PROBLEM TO WORK ON: All lines in the material with the string "lower" should be listed.

SUPPLIED ENTRIES:
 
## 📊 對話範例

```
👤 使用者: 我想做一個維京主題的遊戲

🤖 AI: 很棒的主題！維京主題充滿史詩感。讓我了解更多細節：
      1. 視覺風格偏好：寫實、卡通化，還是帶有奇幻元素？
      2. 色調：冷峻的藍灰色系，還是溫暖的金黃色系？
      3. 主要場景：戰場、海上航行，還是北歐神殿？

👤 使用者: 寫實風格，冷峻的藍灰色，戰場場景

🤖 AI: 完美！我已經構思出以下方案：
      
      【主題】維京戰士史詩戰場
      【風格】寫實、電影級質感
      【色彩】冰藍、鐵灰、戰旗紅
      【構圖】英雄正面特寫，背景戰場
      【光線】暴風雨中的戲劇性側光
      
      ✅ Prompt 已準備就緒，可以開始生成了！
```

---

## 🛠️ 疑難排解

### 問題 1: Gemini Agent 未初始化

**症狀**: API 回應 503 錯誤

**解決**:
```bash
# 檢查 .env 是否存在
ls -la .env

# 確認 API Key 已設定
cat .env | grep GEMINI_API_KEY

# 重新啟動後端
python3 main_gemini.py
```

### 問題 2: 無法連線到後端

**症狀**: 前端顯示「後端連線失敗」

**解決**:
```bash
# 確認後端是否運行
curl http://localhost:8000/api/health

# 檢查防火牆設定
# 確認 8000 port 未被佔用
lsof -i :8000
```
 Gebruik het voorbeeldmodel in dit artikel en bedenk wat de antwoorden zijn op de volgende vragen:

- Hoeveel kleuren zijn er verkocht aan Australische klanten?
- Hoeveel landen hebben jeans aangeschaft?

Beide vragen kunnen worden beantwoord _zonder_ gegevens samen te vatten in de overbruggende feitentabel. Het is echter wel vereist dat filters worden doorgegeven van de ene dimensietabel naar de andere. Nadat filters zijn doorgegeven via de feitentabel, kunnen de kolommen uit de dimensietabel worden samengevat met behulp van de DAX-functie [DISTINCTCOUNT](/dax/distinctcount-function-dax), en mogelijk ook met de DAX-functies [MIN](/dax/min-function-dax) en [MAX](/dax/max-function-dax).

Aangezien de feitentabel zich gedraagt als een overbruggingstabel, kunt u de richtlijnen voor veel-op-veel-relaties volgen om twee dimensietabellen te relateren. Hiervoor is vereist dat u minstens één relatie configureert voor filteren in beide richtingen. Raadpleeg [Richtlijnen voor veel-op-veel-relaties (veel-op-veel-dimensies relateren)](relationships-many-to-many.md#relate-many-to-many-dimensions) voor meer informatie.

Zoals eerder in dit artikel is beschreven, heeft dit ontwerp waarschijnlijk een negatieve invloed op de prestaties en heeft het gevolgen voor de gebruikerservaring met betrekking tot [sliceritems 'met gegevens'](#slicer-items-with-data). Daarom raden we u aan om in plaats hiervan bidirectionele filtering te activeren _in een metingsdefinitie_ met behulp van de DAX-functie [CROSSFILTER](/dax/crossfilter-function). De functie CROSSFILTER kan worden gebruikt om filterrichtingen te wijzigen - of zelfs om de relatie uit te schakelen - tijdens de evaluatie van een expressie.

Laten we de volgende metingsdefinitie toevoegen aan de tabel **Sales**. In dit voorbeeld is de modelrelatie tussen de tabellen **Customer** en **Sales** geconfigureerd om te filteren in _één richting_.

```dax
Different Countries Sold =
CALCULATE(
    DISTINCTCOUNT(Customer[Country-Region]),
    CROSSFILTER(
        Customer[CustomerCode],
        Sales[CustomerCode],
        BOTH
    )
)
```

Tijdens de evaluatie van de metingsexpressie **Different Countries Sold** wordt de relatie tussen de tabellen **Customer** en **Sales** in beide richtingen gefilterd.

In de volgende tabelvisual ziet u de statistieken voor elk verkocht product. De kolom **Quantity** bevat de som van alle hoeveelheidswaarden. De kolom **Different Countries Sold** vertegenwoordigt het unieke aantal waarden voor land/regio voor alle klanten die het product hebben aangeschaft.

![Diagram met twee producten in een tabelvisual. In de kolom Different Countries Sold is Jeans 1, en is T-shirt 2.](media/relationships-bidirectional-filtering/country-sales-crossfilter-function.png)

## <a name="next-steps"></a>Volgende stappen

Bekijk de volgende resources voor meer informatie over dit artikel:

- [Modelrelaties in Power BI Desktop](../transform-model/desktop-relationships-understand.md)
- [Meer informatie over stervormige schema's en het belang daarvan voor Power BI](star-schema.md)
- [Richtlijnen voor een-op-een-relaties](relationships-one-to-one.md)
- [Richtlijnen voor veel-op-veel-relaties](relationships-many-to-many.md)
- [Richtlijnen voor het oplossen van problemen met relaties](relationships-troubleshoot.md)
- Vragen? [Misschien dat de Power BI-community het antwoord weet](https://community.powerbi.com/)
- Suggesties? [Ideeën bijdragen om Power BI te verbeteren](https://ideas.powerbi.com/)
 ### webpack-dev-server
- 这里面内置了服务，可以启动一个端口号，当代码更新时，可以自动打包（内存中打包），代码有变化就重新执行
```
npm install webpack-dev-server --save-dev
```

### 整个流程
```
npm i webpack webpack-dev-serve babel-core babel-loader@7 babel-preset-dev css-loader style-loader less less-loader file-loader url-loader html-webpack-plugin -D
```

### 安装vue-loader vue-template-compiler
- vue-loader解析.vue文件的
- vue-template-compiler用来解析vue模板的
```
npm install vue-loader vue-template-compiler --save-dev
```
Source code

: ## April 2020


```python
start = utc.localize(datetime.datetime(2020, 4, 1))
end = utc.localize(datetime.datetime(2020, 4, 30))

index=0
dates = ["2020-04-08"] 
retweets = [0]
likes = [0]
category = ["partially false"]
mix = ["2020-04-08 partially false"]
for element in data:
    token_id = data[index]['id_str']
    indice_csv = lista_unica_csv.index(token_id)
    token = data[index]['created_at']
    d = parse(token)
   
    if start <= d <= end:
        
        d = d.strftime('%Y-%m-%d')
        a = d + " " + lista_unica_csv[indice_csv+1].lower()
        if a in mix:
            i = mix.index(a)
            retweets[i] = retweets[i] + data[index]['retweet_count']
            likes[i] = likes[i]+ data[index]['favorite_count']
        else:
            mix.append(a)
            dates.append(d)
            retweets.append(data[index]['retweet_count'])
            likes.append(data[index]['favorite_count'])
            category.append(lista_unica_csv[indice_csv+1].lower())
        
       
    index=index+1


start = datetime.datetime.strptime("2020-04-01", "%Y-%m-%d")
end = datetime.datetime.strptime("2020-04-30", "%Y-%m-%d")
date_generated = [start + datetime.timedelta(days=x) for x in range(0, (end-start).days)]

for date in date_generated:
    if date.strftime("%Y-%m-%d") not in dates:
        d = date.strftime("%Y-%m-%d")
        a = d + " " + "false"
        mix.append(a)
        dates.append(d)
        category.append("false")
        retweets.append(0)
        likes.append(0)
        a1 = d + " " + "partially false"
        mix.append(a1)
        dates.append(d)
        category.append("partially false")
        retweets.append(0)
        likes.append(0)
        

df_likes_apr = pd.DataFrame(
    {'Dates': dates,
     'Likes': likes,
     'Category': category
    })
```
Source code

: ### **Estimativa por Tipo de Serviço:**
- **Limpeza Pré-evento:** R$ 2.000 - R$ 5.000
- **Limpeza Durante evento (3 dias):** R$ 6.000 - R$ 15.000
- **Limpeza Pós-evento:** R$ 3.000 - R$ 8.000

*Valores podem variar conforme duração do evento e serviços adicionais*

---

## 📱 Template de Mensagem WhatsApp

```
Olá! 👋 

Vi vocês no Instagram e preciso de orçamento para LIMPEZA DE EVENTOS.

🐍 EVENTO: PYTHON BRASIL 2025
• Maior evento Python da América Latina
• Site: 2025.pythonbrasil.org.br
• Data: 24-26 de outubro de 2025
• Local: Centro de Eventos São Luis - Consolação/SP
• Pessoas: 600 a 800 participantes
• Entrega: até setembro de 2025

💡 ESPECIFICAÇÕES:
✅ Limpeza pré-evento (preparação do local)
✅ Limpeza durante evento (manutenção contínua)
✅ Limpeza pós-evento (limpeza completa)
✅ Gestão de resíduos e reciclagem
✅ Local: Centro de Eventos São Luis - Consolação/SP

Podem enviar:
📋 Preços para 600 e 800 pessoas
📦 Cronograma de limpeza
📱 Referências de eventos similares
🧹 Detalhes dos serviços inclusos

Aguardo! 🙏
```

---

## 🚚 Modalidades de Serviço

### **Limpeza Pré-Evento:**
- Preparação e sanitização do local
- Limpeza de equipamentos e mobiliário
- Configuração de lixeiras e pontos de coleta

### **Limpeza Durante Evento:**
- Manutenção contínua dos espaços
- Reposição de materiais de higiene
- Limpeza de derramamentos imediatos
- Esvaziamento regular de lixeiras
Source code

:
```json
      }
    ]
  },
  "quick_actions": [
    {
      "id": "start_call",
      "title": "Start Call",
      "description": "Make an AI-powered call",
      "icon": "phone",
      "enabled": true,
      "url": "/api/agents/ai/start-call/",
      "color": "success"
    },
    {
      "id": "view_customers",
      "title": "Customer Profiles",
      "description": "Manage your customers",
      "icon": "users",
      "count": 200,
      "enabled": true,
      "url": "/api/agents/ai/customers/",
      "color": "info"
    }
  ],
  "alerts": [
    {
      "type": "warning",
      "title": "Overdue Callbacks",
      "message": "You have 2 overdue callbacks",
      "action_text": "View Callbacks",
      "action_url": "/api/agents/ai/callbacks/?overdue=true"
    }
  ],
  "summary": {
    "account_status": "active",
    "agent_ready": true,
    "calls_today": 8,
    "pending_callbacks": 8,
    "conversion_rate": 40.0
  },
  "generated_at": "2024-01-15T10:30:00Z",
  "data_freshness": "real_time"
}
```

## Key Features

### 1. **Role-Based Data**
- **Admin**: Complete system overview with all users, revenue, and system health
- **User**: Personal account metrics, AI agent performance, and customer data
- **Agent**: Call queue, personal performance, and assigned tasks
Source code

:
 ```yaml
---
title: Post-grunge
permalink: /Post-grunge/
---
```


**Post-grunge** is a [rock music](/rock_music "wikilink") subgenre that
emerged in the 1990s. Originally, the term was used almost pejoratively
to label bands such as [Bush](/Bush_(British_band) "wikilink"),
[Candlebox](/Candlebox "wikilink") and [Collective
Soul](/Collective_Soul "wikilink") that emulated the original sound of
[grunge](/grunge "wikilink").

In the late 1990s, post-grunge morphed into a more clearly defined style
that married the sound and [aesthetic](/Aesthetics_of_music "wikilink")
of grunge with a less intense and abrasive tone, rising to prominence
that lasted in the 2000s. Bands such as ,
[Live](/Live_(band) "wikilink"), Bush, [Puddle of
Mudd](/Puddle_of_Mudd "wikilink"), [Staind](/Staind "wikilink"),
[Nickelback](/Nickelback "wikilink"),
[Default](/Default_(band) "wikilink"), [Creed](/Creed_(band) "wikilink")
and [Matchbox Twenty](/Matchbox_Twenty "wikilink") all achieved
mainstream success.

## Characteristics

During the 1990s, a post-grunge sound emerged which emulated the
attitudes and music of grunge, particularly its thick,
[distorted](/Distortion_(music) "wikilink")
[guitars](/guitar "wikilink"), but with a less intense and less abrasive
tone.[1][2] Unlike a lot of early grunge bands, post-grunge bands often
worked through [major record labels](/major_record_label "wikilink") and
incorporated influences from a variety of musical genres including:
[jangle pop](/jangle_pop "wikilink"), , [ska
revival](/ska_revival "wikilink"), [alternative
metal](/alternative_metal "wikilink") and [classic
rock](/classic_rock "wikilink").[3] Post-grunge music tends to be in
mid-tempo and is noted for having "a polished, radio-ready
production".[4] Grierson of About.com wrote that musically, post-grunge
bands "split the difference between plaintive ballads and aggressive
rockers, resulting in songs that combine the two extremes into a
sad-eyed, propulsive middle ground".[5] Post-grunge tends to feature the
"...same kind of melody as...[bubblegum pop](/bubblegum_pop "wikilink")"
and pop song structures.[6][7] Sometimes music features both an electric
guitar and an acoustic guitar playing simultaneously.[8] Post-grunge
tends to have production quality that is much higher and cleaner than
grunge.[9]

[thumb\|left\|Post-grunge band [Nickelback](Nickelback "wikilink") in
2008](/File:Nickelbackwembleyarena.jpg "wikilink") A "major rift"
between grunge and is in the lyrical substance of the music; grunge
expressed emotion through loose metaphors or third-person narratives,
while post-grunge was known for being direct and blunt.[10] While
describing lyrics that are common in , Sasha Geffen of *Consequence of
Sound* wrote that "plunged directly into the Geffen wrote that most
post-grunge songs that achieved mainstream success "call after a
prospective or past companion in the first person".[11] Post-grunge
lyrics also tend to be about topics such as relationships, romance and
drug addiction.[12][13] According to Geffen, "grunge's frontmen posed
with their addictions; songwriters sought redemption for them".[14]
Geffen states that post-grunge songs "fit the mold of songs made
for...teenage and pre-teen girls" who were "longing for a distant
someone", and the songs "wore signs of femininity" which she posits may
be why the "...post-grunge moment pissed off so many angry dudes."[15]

TASK OUTPUT:
        a = d + " " + lista_unica_csv[indice_csv+1].lower()
            category.append(lista_unica_csv[indice_csv+1].lower())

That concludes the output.